1. Land your first nursing job
The Bureau of Labor Statistics clocked the number of jobs for RNs in the nation at almost 3 million in 2016. With an expected growth rate of 15 percent by 2026, that's another half a million openings to fill, which bodes well for new grad nurses and their career goals.
While "get a job" might sound basic, it's actually the most realistic short-term nursing career goal you can make. And while there are plenty of positions to go around, that doesn't guarantee you'll get hired. Boost your chances by working hard on your resume, customizing cover letters for each opportunity you apply to and acing your interviews.
2. Find a mentor to help with long-term nursing career goals
Before or after you land your first nursing job, think about finding a mentor who can help you develop viable nursing career goals. New grad nurses often connect with more experienced RNs in the workplace, but you can also find mentors (and job opportunities) via networking. Join the right nursing associations to get a head start with this goal.

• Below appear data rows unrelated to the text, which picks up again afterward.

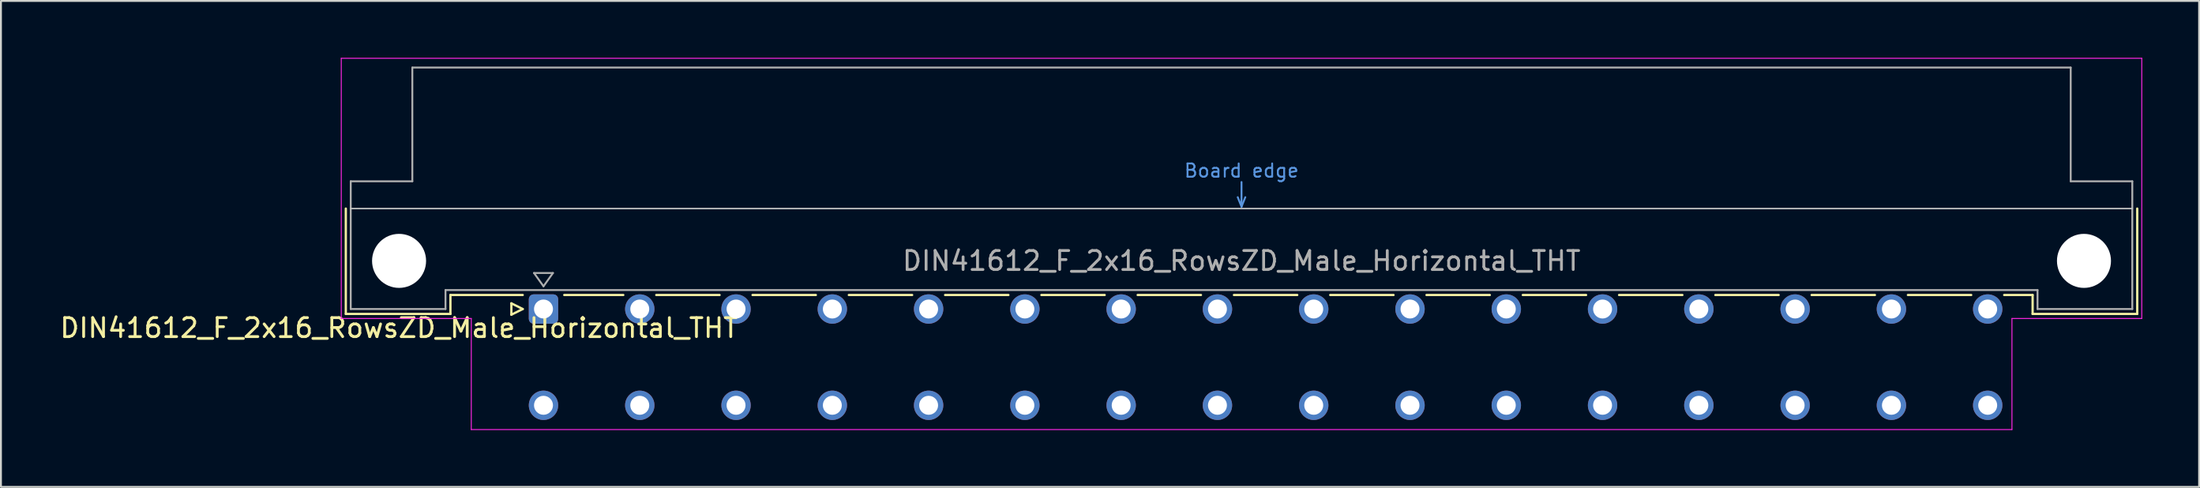
<source format=kicad_pcb>
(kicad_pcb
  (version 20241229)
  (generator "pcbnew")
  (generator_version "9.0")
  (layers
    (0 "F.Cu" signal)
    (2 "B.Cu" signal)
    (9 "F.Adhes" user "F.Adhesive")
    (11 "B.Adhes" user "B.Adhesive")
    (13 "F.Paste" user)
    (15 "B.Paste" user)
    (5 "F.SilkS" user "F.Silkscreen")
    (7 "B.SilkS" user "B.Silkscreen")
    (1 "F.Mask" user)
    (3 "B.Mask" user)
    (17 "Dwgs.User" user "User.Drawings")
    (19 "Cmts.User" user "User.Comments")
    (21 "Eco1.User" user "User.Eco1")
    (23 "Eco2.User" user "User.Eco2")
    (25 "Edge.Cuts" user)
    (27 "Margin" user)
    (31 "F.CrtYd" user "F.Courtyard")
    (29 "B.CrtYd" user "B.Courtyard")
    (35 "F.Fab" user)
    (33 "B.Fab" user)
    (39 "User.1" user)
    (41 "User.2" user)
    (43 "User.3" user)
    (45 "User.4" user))
  (footprint "DIN41612_F_2x16_RowsZD_Male_Horizontal_THT"
    (layer "F.Cu")
    (at 23.086 13.255)
    (property "Reference" "DIN41612_F_2x16_RowsZD_Male_Horizontal_THT" (at -5.08 1 0) (layer "F.SilkS") (effects (font (size 1 1) (thickness 0.15))))
    (attr through_hole)
    (fp_line (start -7.89 -5.3) (end -7.89 0.26) (stroke (width 0.12) (type solid)) (layer "F.SilkS"))
    (fp_line (start -7.89 0.26) (end -2.37 0.26) (stroke (width 0.12) (type solid)) (layer "F.SilkS"))
    (fp_line (start -2.371 -0.74) (end 1.445 -0.74) (stroke (width 0.12) (type solid)) (layer "F.SilkS"))
    (fp_line (start -2.37 0.26) (end -2.37 -0.74) (stroke (width 0.12) (type solid)) (layer "F.SilkS"))
    (fp_line (start 0.845 -0.3) (end 0.845 0.3) (stroke (width 0.12) (type solid)) (layer "F.SilkS"))
    (fp_line (start 0.845 0.3) (end 1.445 0) (stroke (width 0.12) (type solid)) (layer "F.SilkS"))
    (fp_line (start 1.445 0) (end 0.845 -0.3) (stroke (width 0.12) (type solid)) (layer "F.SilkS"))
    (fp_line (start 3.635 -0.74) (end 6.751 -0.74) (stroke (width 0.12) (type solid)) (layer "F.SilkS"))
    (fp_line (start 8.49 -0.74) (end 11.831 -0.74) (stroke (width 0.12) (type solid)) (layer "F.SilkS"))
    (fp_line (start 13.57 -0.74) (end 16.911 -0.74) (stroke (width 0.12) (type solid)) (layer "F.SilkS"))
    (fp_line (start 18.65 -0.74) (end 21.991 -0.74) (stroke (width 0.12) (type solid)) (layer "F.SilkS"))
    (fp_line (start 23.73 -0.74) (end 27.071 -0.74) (stroke (width 0.12) (type solid)) (layer "F.SilkS"))
    (fp_line (start 28.81 -0.74) (end 32.151 -0.74) (stroke (width 0.12) (type solid)) (layer "F.SilkS"))
    (fp_line (start 33.89 -0.74) (end 37.231 -0.74) (stroke (width 0.12) (type solid)) (layer "F.SilkS"))
    (fp_line (start 38.97 -0.74) (end 42.311 -0.74) (stroke (width 0.12) (type solid)) (layer "F.SilkS"))
    (fp_line (start 44.05 -0.74) (end 47.391 -0.74) (stroke (width 0.12) (type solid)) (layer "F.SilkS"))
    (fp_line (start 49.13 -0.74) (end 52.471 -0.74) (stroke (width 0.12) (type solid)) (layer "F.SilkS"))
    (fp_line (start 54.21 -0.74) (end 57.551 -0.74) (stroke (width 0.12) (type solid)) (layer "F.SilkS"))
    (fp_line (start 59.29 -0.74) (end 62.631 -0.74) (stroke (width 0.12) (type solid)) (layer "F.SilkS"))
    (fp_line (start 64.37 -0.74) (end 67.711 -0.74) (stroke (width 0.12) (type solid)) (layer "F.SilkS"))
    (fp_line (start 69.45 -0.74) (end 72.791 -0.74) (stroke (width 0.12) (type solid)) (layer "F.SilkS"))
    (fp_line (start 74.53 -0.74) (end 77.871 -0.74) (stroke (width 0.12) (type solid)) (layer "F.SilkS"))
    (fp_line (start 79.61 -0.74) (end 81.11 -0.74) (stroke (width 0.12) (type solid)) (layer "F.SilkS"))
    (fp_line (start 81.11 0.26) (end 81.11 -0.74) (stroke (width 0.12) (type solid)) (layer "F.SilkS"))
    (fp_line (start 86.63 -5.3) (end 86.63 0.26) (stroke (width 0.12) (type solid)) (layer "F.SilkS"))
    (fp_line (start 86.63 0.26) (end 81.11 0.26) (stroke (width 0.12) (type solid)) (layer "F.SilkS"))
    (fp_line (start -7.63 -5.3) (end 86.37 -5.3) (stroke (width 0.08) (type solid)) (layer "Dwgs.User"))
    (fp_line (start 39.17 -5.9) (end 39.37 -5.4) (stroke (width 0.1) (type solid)) (layer "Cmts.User"))
    (fp_line (start 39.37 -5.4) (end 39.37 -6.7) (stroke (width 0.1) (type solid)) (layer "Cmts.User"))
    (fp_line (start 39.37 -5.4) (end 39.57 -5.9) (stroke (width 0.1) (type solid)) (layer "Cmts.User"))
    (fp_line (start -8.13 -13.23) (end -8.13 0.5) (stroke (width 0.05) (type solid)) (layer "F.CrtYd"))
    (fp_line (start -8.13 0.5) (end -1.27 0.5) (stroke (width 0.05) (type solid)) (layer "F.CrtYd"))
    (fp_line (start -1.27 0.5) (end -1.27 6.36) (stroke (width 0.05) (type solid)) (layer "F.CrtYd"))
    (fp_line (start -1.27 6.36) (end 80.02 6.36) (stroke (width 0.05) (type solid)) (layer "F.CrtYd"))
    (fp_line (start 80.02 0.5) (end 86.87 0.5) (stroke (width 0.05) (type solid)) (layer "F.CrtYd"))
    (fp_line (start 80.02 6.36) (end 80.02 0.5) (stroke (width 0.05) (type solid)) (layer "F.CrtYd"))
    (fp_line (start 86.87 -13.23) (end -8.13 -13.23) (stroke (width 0.05) (type solid)) (layer "F.CrtYd"))
    (fp_line (start 86.87 0.5) (end 86.87 -13.23) (stroke (width 0.05) (type solid)) (layer "F.CrtYd"))
    (fp_line (start -7.63 -6.74) (end -7.63 0) (stroke (width 0.1) (type solid)) (layer "F.Fab"))
    (fp_line (start -7.63 0) (end -2.63 0) (stroke (width 0.1) (type solid)) (layer "F.Fab"))
    (fp_line (start -4.38 -12.74) (end -4.38 -6.74) (stroke (width 0.1) (type solid)) (layer "F.Fab"))
    (fp_line (start -4.38 -6.74) (end -7.63 -6.74) (stroke (width 0.1) (type solid)) (layer "F.Fab"))
    (fp_line (start -2.63 -1) (end 81.37 -1) (stroke (width 0.1) (type solid)) (layer "F.Fab"))
    (fp_line (start -2.63 0) (end -2.63 -1) (stroke (width 0.1) (type solid)) (layer "F.Fab"))
    (fp_line (start 2.04 -1.9) (end 3.04 -1.9) (stroke (width 0.1) (type solid)) (layer "F.Fab"))
    (fp_line (start 2.54 -1.2) (end 2.04 -1.9) (stroke (width 0.1) (type solid)) (layer "F.Fab"))
    (fp_line (start 3.04 -1.9) (end 2.54 -1.2) (stroke (width 0.1) (type solid)) (layer "F.Fab"))
    (fp_line (start 81.37 -1) (end 81.37 0) (stroke (width 0.1) (type solid)) (layer "F.Fab"))
    (fp_line (start 81.37 0) (end 86.37 0) (stroke (width 0.1) (type solid)) (layer "F.Fab"))
    (fp_line (start 83.12 -12.74) (end -4.38 -12.74) (stroke (width 0.1) (type solid)) (layer "F.Fab"))
    (fp_line (start 83.12 -6.74) (end 83.12 -12.74) (stroke (width 0.1) (type solid)) (layer "F.Fab"))
    (fp_line (start 86.37 -6.74) (end 83.12 -6.74) (stroke (width 0.1) (type solid)) (layer "F.Fab"))
    (fp_line (start 86.37 0) (end 86.37 -6.74) (stroke (width 0.1) (type solid)) (layer "F.Fab"))
    (fp_text user "Board edge" (at 39.37 -7.3 0) (layer "Cmts.User") (effects (font (size 0.7 0.7) (thickness 0.1))))
    (fp_text user "${REFERENCE}" (at 39.37 -2.54 0) (layer "F.Fab") (effects (font (size 1 1) (thickness 0.15))))
    (pad "" np_thru_hole circle (at -5.08 -2.54) (size 2.85 2.85) (drill 2.85) (layers "*.Cu" "*.Mask"))
    (pad "" np_thru_hole circle (at 83.82 -2.54) (size 2.85 2.85) (drill 2.85) (layers "*.Cu" "*.Mask"))
    (pad "d2" thru_hole circle (at 2.54 5.08) (size 1.55 1.55) (drill 1) (layers "*.Cu" "*.Mask"))
    (pad "d4" thru_hole circle (at 7.62 5.08) (size 1.55 1.55) (drill 1) (layers "*.Cu" "*.Mask"))
    (pad "d6" thru_hole circle (at 12.7 5.08) (size 1.55 1.55) (drill 1) (layers "*.Cu" "*.Mask"))
    (pad "d8" thru_hole circle (at 17.78 5.08) (size 1.55 1.55) (drill 1) (layers "*.Cu" "*.Mask"))
    (pad "d10" thru_hole circle (at 22.86 5.08) (size 1.55 1.55) (drill 1) (layers "*.Cu" "*.Mask"))
    (pad "d12" thru_hole circle (at 27.94 5.08) (size 1.55 1.55) (drill 1) (layers "*.Cu" "*.Mask"))
    (pad "d14" thru_hole circle (at 33.02 5.08) (size 1.55 1.55) (drill 1) (layers "*.Cu" "*.Mask"))
    (pad "d16" thru_hole circle (at 38.1 5.08) (size 1.55 1.55) (drill 1) (layers "*.Cu" "*.Mask"))
    (pad "d18" thru_hole circle (at 43.18 5.08) (size 1.55 1.55) (drill 1) (layers "*.Cu" "*.Mask"))
    (pad "d20" thru_hole circle (at 48.26 5.08) (size 1.55 1.55) (drill 1) (layers "*.Cu" "*.Mask"))
    (pad "d22" thru_hole circle (at 53.34 5.08) (size 1.55 1.55) (drill 1) (layers "*.Cu" "*.Mask"))
    (pad "d24" thru_hole circle (at 58.42 5.08) (size 1.55 1.55) (drill 1) (layers "*.Cu" "*.Mask"))
    (pad "d26" thru_hole circle (at 63.5 5.08) (size 1.55 1.55) (drill 1) (layers "*.Cu" "*.Mask"))
    (pad "d28" thru_hole circle (at 68.58 5.08) (size 1.55 1.55) (drill 1) (layers "*.Cu" "*.Mask"))
    (pad "d30" thru_hole circle (at 73.66 5.08) (size 1.55 1.55) (drill 1) (layers "*.Cu" "*.Mask"))
    (pad "d32" thru_hole circle (at 78.74 5.08) (size 1.55 1.55) (drill 1) (layers "*.Cu" "*.Mask"))
    (pad "z2" thru_hole roundrect (at 2.54 0) (size 1.55 1.55) (drill 1) (layers "*.Cu" "*.Mask") (roundrect_rratio 0.161))
    (pad "z4" thru_hole circle (at 7.62 0) (size 1.55 1.55) (drill 1) (layers "*.Cu" "*.Mask"))
    (pad "z6" thru_hole circle (at 12.7 0) (size 1.55 1.55) (drill 1) (layers "*.Cu" "*.Mask"))
    (pad "z8" thru_hole circle (at 17.78 0) (size 1.55 1.55) (drill 1) (layers "*.Cu" "*.Mask"))
    (pad "z10" thru_hole circle (at 22.86 0) (size 1.55 1.55) (drill 1) (layers "*.Cu" "*.Mask"))
    (pad "z12" thru_hole circle (at 27.94 0) (size 1.55 1.55) (drill 1) (layers "*.Cu" "*.Mask"))
    (pad "z14" thru_hole circle (at 33.02 0) (size 1.55 1.55) (drill 1) (layers "*.Cu" "*.Mask"))
    (pad "z16" thru_hole circle (at 38.1 0) (size 1.55 1.55) (drill 1) (layers "*.Cu" "*.Mask"))
    (pad "z18" thru_hole circle (at 43.18 0) (size 1.55 1.55) (drill 1) (layers "*.Cu" "*.Mask"))
    (pad "z20" thru_hole circle (at 48.26 0) (size 1.55 1.55) (drill 1) (layers "*.Cu" "*.Mask"))
    (pad "z22" thru_hole circle (at 53.34 0) (size 1.55 1.55) (drill 1) (layers "*.Cu" "*.Mask"))
    (pad "z24" thru_hole circle (at 58.42 0) (size 1.55 1.55) (drill 1) (layers "*.Cu" "*.Mask"))
    (pad "z26" thru_hole circle (at 63.5 0) (size 1.55 1.55) (drill 1) (layers "*.Cu" "*.Mask"))
    (pad "z28" thru_hole circle (at 68.58 0) (size 1.55 1.55) (drill 1) (layers "*.Cu" "*.Mask"))
    (pad "z30" thru_hole circle (at 73.66 0) (size 1.55 1.55) (drill 1) (layers "*.Cu" "*.Mask"))
    (pad "z32" thru_hole circle (at 78.74 0) (size 1.55 1.55) (drill 1) (layers "*.Cu" "*.Mask")))
  (gr_rect
    (start -3 -3)
    (end 112.981 22.64)
    (stroke (width 0.1) (type default))
    (fill no)
    (layer "Edge.Cuts")))
</source>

3. Discover your specialty passion
For many RNs, long-term nursing career goals involve specialization. Sacred Heart University advises its potential nursing students that specialists can become leaders in their chosen field and help influence the outcomes of health care through education and practice. Specialists may also be able to earn more, especially in fields that require overnight hours or grad-level education.
Options for specialization include nurse administration or education or work with specific patients, such as children or older individuals. Some nurses choose to specialize in a specific type of care, working alongside other clinicians in niches like obstetrics or cardiology. When choosing a specialty, consider what you like most about nursing and where your passions within health care are.
4. Develop your work-life balance capabilities
Another important long-term nursing career goal might be to remain in your job without impacting your qualify of life negatively. Nurse burnout is a serious concern and can happen to RNs who are relatively new to the workforce if they don't learn to balance their careers with the rest of their lives.
5. Make friends and find ways to have fun
Finally, consider stepping out of your business hat for at least a few minutes when developing your nurse goals and add something fun to the list. Take time as you enter the workforce to make some new friends or find ways of enjoying your work while also taking it seriously. Small measures like this can make a big difference during long shifts and help create a positive thread throughout your entire career.